## REQUIRED TASKS
**1)** Quote the Renku deployment post word for word, everything from "Feedback on offline" down to "few interesting points.".
**2)** According to the Renku deployment post, which tool already installed on the kubernetes cluster did the team want Renku to use for building Docker images?
**3)** Write what follows the end of the Renku deployment post, picking up right after its last sentence.

*** SOURCE PASSAGE ***

Feedback on offline deployment with custom root CA

Hi there!

We deployed Renku on our own premises. The situation is a bit strange. Our infrastructure is offline, and all internal certificates are signed by a custom root Certificate Authority (root CA), as LetsEncrypt is not an option for offline services. This feedback is a quick overview of our deployment strategy, with some deeper insight in a few interesting points.

:warning: Do not take that as a detailled tutorial on how to deploy Renku on an air gapped environment with custom root CA. This post lacks many important details, and writing a full tutorial would take much more than a Discord post.

Our environment
As mentioned, our infrastructure is close to offline. Inbound connections are forbidden (making LetsEncrypt unusable), and outbound connections are very restricted (making the access to external resources impossible).
This situation caused 2 major problems:

  • all Renku pieces accessing an internal service must be modified in a way to integrate our own root CA
  • all resources have to be stored internally before being used (helm charts, docker images, template repos, …)

Additionally, as kaniko was already installed on our kubernetes cluster, we wanted Renku to use it instead of having access to a host for building Docker images.

The resources already available were:

To keep a high level of reproducibility and keep track of the heavy patching of the deployment, we decided to patch and deploy Renku from the CI/CD of a dedicated renku-deployment GitLab repository.

*** End of SOURCE PASSAGE ***
*** GIVEN MATERIAL ***

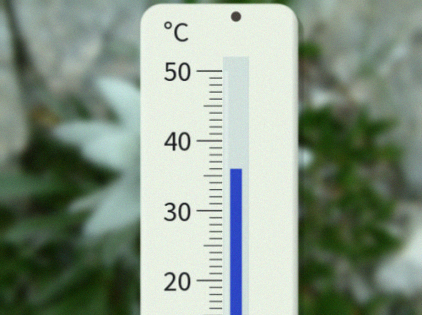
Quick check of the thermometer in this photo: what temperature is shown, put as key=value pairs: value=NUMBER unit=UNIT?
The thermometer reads value=36 unit=°C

*** End of GIVEN MATERIAL ***

## ANSWER SET
**1)**
Feedback on offline deployment with custom root CA

Hi there!

We deployed Renku on our own premises. The situation is a bit strange. Our infrastructure is offline, and all internal certificates are signed by a custom root Certificate Authority (root CA), as LetsEncrypt is not an option for offline services. This feedback is a quick overview of our deployment strategy, with some deeper insight in a few interesting points.

**2)** Kaniko.

**3)**
Getting all the resources internally
Most of the outbound connections being forbidden, we had to download all required resources first. A quick checklist:

The certificate hell
Now, if you try to helm install the downloaded chart, it may be deployed properly, but nothing else is going to work. Looking at the log of the different pods, you’ll notice a metric ton of

SunCertPathBuilderException
Certificate not trusted
Impossible to connect to <something>

and other messages having any kind of combination of “certificate” and “invalid”. This basically means that our custom root CA is not imported in the various containers, and any HTTPS connection to a service (mostly Gitlab) will fail. Depending on the way the connection is initiated, the fix will vary. I listed 4 different ways:

  • Python (through http or request library)
  • git
  • OS command
  • Java/Scala

Python case
The fix for Python was fairly easy. By setting the environment variable REQUESTS_CA_BUNDLE, we can tell Python to use a custom root CA. The fix was then to kustomize the helm chart to mount the root CA in the container and add the right env var for each container using Python for HTTPS requests. The patch itself looks something like:

apiVersion: apps/v1
kind: Deployment
metadata:
  name: <DEPLOYMENT_NAME>
  namespace: renku
spec:
  template:
    spec:
      containers:
      - name: <CONTAINER_NAME>
        env:
        - name: REQUESTS_CA_BUNDLE
          value: /etc/ssl/certs/ca-cert.pem
        volumeMounts:
        - name: ca-pemstore
          mountPath: /etc/ssl/certs/ca-cert.pem
          subPath: ca-cert.pem
          readOnly: true
      volumes:
      - name: ca-pemstore
        configMap:
          name: ca-pemstore

Git case
The fix is quiet similar. Git does not use an env var for setting which root CA you want to use, but a config file. The patch therefore mounts a file with the right config.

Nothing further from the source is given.